Now regarding your comments, as I add the above line, the database schema should be changed after I launched makemigrations? and migrate should push the change to the DB?

Or should I “manually” change the schema file. In my lately App, I created a column column and I updated my models.py and it was fine. But now, I am curious to understand that mechanic.

I am double confuse, because I just ran ./manage.py inspectdb and it returned me this line
location = models.GeometryField(blank=True, null=True)

To clarify the objectif of ‘location’, I have the latitude saved into the column ‘station_lat’ and the longitude saved into the column ‘station_lng’. As far as I remember, my App or Django could not read the both column and I needed to create a column ‘location’ in order to have the latitude and the longitude in the same column and separeted by a coma.

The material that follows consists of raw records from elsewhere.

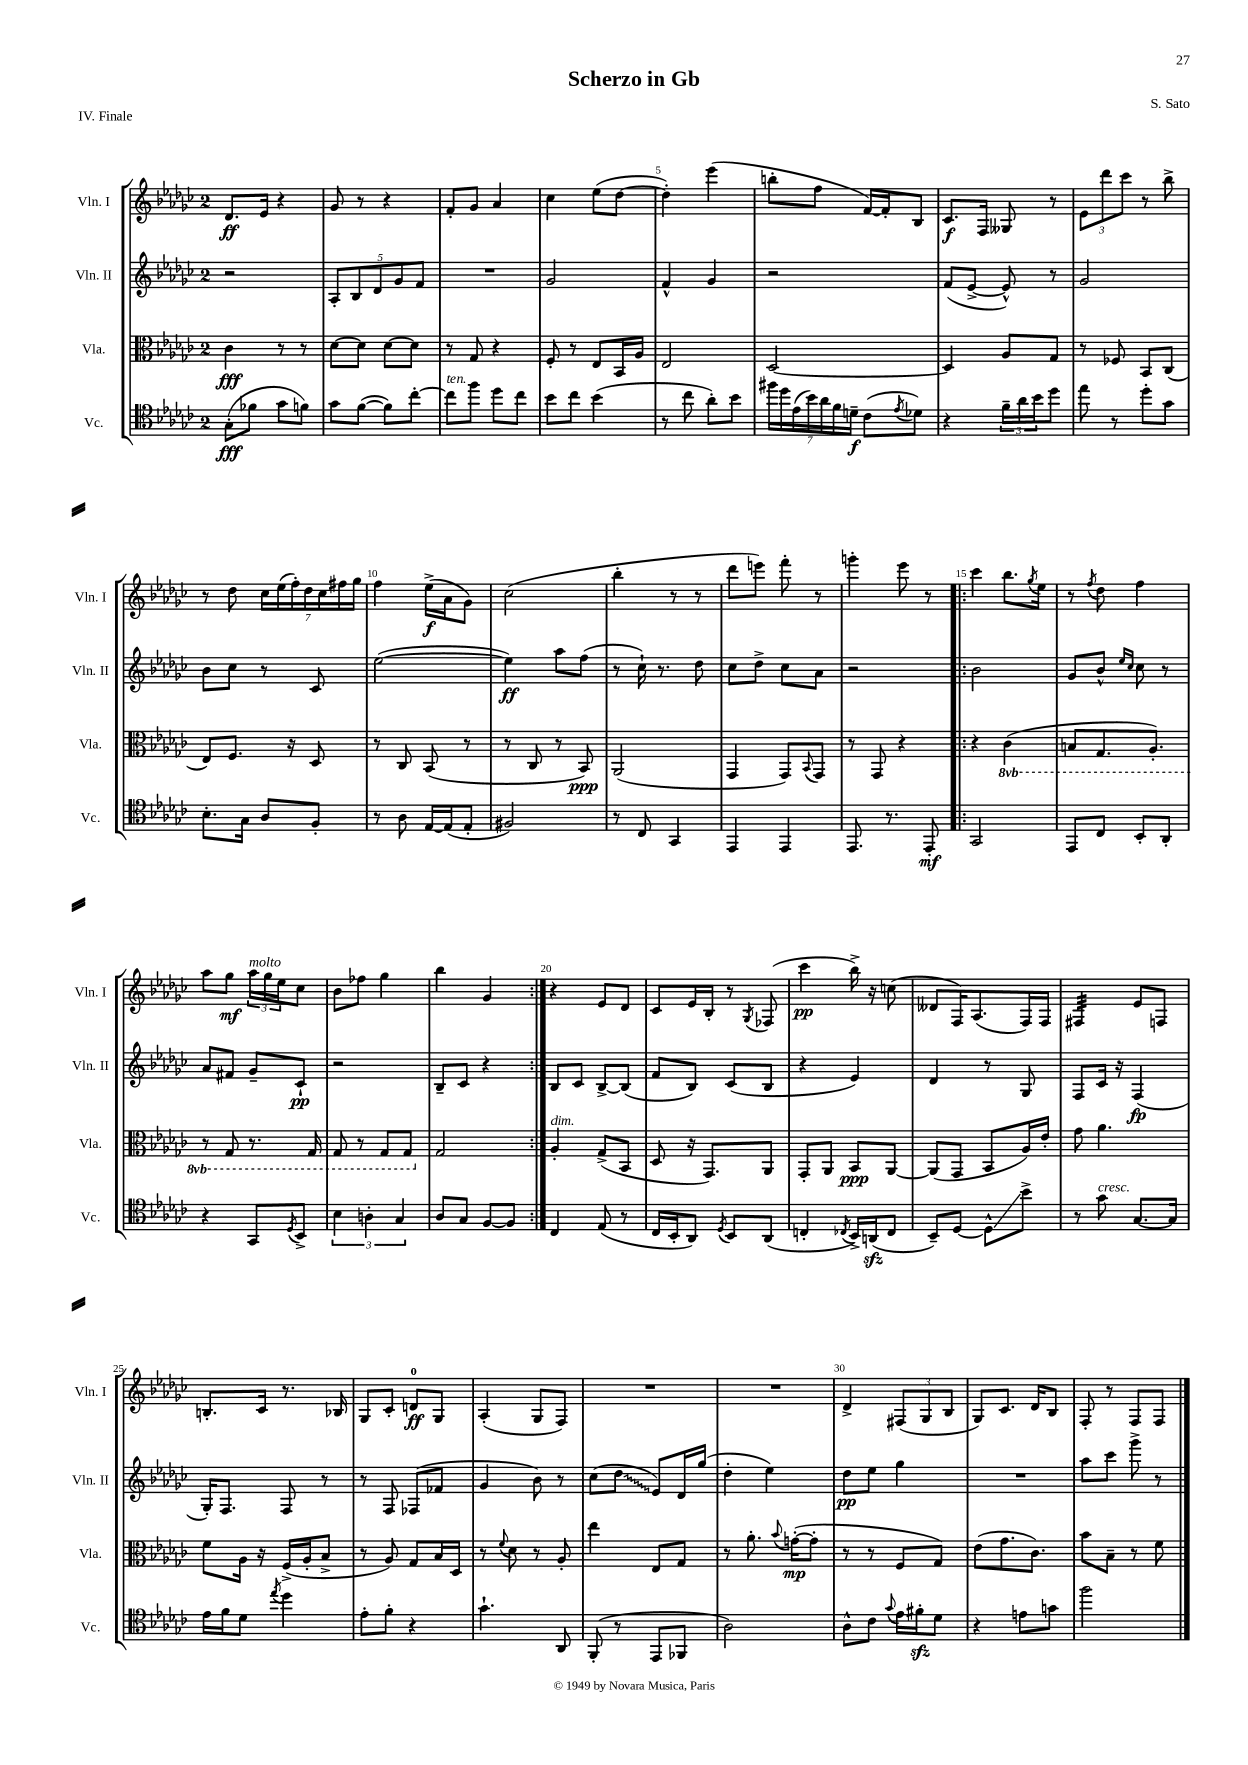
\header { title = "Scherzo in Gb" composer = "S. Sato" piece = "IV. Finale" }
<<
\new StaffGroup <<
\new Staff = "s0" \with { instrumentName = "Vln. I" shortInstrumentName = "Vln. I" } {
    \clef treble \key ges \major \once \override Staff.TimeSignature.style = #'single-digit \time 2/4
    des'8.\ff ees'16 r4 |
    ges'8 r8 r4 |
    f'8-. ges'8 aes'4 |
    ces''4 ees''8( des''8~ |
    des''4-.) ees'''4( |
    b''8-. f''8 f'16~) f'16-. bes8 |
    ces'8.\f f16 geses8 r8 |
    \tuplet 3/2 { ees'8 des'''8 ces'''8 } r8 bes''8-> |
    r8 des''8 \tuplet 7/4 { ces''16 ees''16( f''16-.) des''16 ces''16 fis''16 ges''16 } |
    f''4 ees''16->\f( aes'16 ges'8) |
    ces''2( |
    bes''4-. r8 r8 |
    des'''8 e'''8) f'''8-. r8 |
    g'''4-. ees'''8 r8 |
    \repeat volta 2 { ces'''4 bes''8. \acciaccatura { ges''8 } ees''16 |
    r8 \acciaccatura { f''8 } des''8 f''4 |
    aes''8 ges''8\mf \tuplet 3/2 { aes''16^\markup { \italic "molto" } ges''16 ees''16 } ces''8 |
    bes'8 fes''8 ges''4 |
    bes''4 ges'4 | }
    r4 ees'8 des'8 |
    ces'8 ees'16 bes16-. r8 \acciaccatura { ges8 } fes8( |
    ces'''4\pp bes''16->) r16 c''8( |
    deses'8 f16) aes8.( f16) f16 |
    fis4:32 ees'8 f8 |
    b8.-. ces'16 r8. bes16 |
    ges8 ces'8-. d'8-0\ff ges8 |
    aes4-.( ges8 f8) |
    R2 |
    R2 |
    des'4-> \tuplet 3/2 { fis8( ges8 bes8 } |
    ges8) ces'8. des'16 bes8 |
    f8-. r8 f8 f8 \bar "|." |
}
\new Staff = "s1" \with { instrumentName = "Vln. II" shortInstrumentName = "Vln. II" } {
    \clef treble \key ges \major \once \override Staff.TimeSignature.style = #'single-digit \time 2/4
    r2 |
    \tuplet 5/4 { aes8-. bes8 des'8 ges'8 f'8 } |
    R2 |
    ges'2 |
    f'4-^ ges'4 |
    r2 |
    f'8( ees'8~-> ees'8-^) r8 |
    ges'2 |
    bes'8 ces''8 r8 ces'8 |
    ees''2~( |
    ees''4\ff) aes''8 f''8( |
    r8 ces''16-!) r8. des''8 |
    ces''8 des''8-> ces''8 aes'8 |
    r2 |
    \repeat volta 2 { bes'2 |
    ges'8 bes'8-^ \grace { ees''16 ces''16 } ces''8 r8 |
    aes'8 fis'8 ges'8-- ces'8-!\pp |
    r2 |
    bes8-- ces'8 r4 | }
    bes8 ces'8 bes8~-> bes8( |
    f'8 bes8) ces'8( bes8 |
    r4 ees'4) |
    des'4 r8 ges8 |
    f8 ces'16 r16 f4\fp( |
    ges16-.) f8. f8 r8 |
    r8 f8 fes8( fes'8 |
    ges'4 bes'8) r8 |
    ces''8( \once \override Glissando.style = #'zigzag des''8\glissando ees'8) des'16 ges''16( |
    des''4-. ees''4) |
    des''8\pp ees''8 ges''4 |
    R2 |
    aes''8 ces'''8 ges'''8-> r8 \bar "|." |
}
\new Staff = "s2" \with { instrumentName = "Vla." shortInstrumentName = "Vla." } {
    \clef alto \key ges \major \once \override Staff.TimeSignature.style = #'single-digit \time 2/4 \set Staff.ottavationMarkups = #ottavation-simple-ordinals
    ces'4\fff r8 r8 |
    des'8~ des'8 des'8~ des'8 |
    r8 ges8 r4 |
    f8-. r8 ees8 bes,16 aes16 |
    ees2 |
    des2~ |
    des4 aes8 ges8 |
    r8 fes8 bes,8 ces8( |
    ees8) f8. r16 des8 |
    r8 ces8 bes,8( r8 |
    r8 ces8 r8 bes,8\ppp) |
    aes,2( |
    ges,4 ges,8) \appoggiatura { bes,8 } ges,8 |
    r8 ges,8 r4 |
    \repeat volta 2 { r4 \ottava #-1 ces4( |
    b,8 ges,8. aes,8.-.) |
    r8 ges,8 r8. ges,16 |
    ges,8 r8 ges,8 ges,8 \ottava #0 |
    ges2 | }
    aes4-.^\markup { \italic "dim." } ges8->( bes,8 |
    des8 r16 ges,8.) aes,8 |
    ges,8-. aes,8 bes,8\ppp aes,8~ |
    aes,8( ges,8 bes,8 aes16) ees'16-. |
    ges'8 aes'4. |
    f'8 aes16 r16 f16->( aes16-. bes8-> |
    r8 aes8) ges8 bes16 des16 |
    r8 \appoggiatura { f'8 } des'8 r8 aes8-. |
    ees''4 ees8 ges8 |
    r8 aes'8.-. \appoggiatura { bes'8 } g'16~-.\mp( g'8-. |
    r8 r8 f8 ges8) |
    ees'8( ges'8. ces'8.) |
    bes'8 bes8-- r8 f'8 \bar "|." |
}
\new Staff = "s3" \with { instrumentName = "Vc." shortInstrumentName = "Vc." } {
    \clef tenor \key ges \major \once \override Staff.TimeSignature.style = #'single-digit \time 2/4
    ges8-.\fff( fes'8 ges'8 f'8) |
    ges'8 f'8~( f'8) ces''8~-. |
    ces''8^\markup { \italic "ten." } f''8 des''8 ces''8 |
    bes'8 ces''8 bes'4( |
    r8 ces''8 aes'8-.) bes'8 |
    \tuplet 7/4 { fis''16 des''16 ees'16( bes'16) aes'16 f'16 d'16--\f } ces'8( \acciaccatura { ees'8 } des'8) |
    r4 \tuplet 3/2 { f'16-- aes'16 bes'16 } des''8 |
    ees''8 r8 des''8-. ges'8 |
    bes8.-. ges16 aes8 f8-. |
    r8 aes8 ees16~ ees16( ees8-. |
    fis2) |
    r8 ces8 ges,4 |
    ees,4 ees,4 |
    ees,8. r8. ees,8-.\mf |
    \repeat volta 2 { ges,2 |
    ees,8 ces8 bes,8-. aes,8-. |
    r4 ges,8 \acciaccatura { des8 } bes,8-> |
    \tuplet 3/2 { bes4 a4-. ges4 } |
    aes8 ges8 f8~ f8 | }
    ces4 ees8( r8 |
    ces16 bes,16-. aes,8) \acciaccatura { des8 } bes,8 aes,8( |
    c4-. \acciaccatura { ces8 } bes,16->) a,16\sfz( ces8 |
    bes,8--) des8~ des8-^\glissando bes'8-> |
    r8 ges'8^\markup { \italic "cresc." } ges8.~ ges16 |
    ees'16 f'16 des'8 \acciaccatura { ees''8 } des''4 |
    ees'8-. f'8-. r4 |
    ges'4.-! aes,8 |
    f,8-.( r8 ees,8 fes,8 |
    aes2) |
    aes8-^ ces'8 \appoggiatura { ges'8 } ees'16 fis'16-.\sfz des'8 |
    r4 e'8 g'8 |
    f''2 \bar "|." |
}
>>
>>
\layout { \context { \Score \override BarNumber.break-visibility = ##(#f #t #t) barNumberVisibility = #(every-nth-bar-number-visible 5) } }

The save() helped my to copy the lat and lng to the location

   class Stations(models.Model):
    id_station = models.AutoField(primary_key=True)
    fields_id_field = models.ForeignKey(Fields, models.DO_NOTHING, db_column='fields_id_field')
    stations_types_id_stations_type = models.IntegerField()
    station_name = models.CharField(max_length=20)
    station_longname = models.CharField(max_length=45, blank=True, null=True)
    station_active = models.BooleanField()
    station_archive = models.BooleanField()
    location = PointField(blank=True, null=True, srid=4326)
    station_lat = models.FloatField(blank=True, null=True)
    station_lng = models.FloatField(blank=True, null=True)
    station_alt = models.DecimalField(max_digits=6, decimal_places=2, blank=True, null=True)
    installed = models.DateTimeField()
    station_description = models.TextField(blank=True, null=True)
    ttn_app_id = models.CharField(max_length=20)
    ttn_dev_id = models.CharField(max_length=20)
    ttn_hardware_serial = models.CharField(max_length=20)
    station_created = models.DateTimeField()
    station_order = models.IntegerField()
    map = models.BooleanField()

    class Meta:
        managed = False
        db_table = 'stations'

    def save(self, *args, **kwargs):
        self.location = Point(float(self.station_lng), float(self.station_lat))
        super(Stations, self).save(*args, **kwargs)

As the aboce code worked before, I would like to keep it, but I have some doubt about the column type of my DB (POINT, GEOMETRY, other)

makemigrations will create the migration files say how to change your database.
migrate will execute the migration files to actually change your database.
Does that make sense?

Regarding the type of location, you need to decide what type it should be. Once you know that, we can then address the database. If you can start with a fresh database, I would suggest doing that. If you have to migrate a production database, then maybe manipulating the database manually may best. However, this assumes you don’t use managed = False on the model’s Meta class.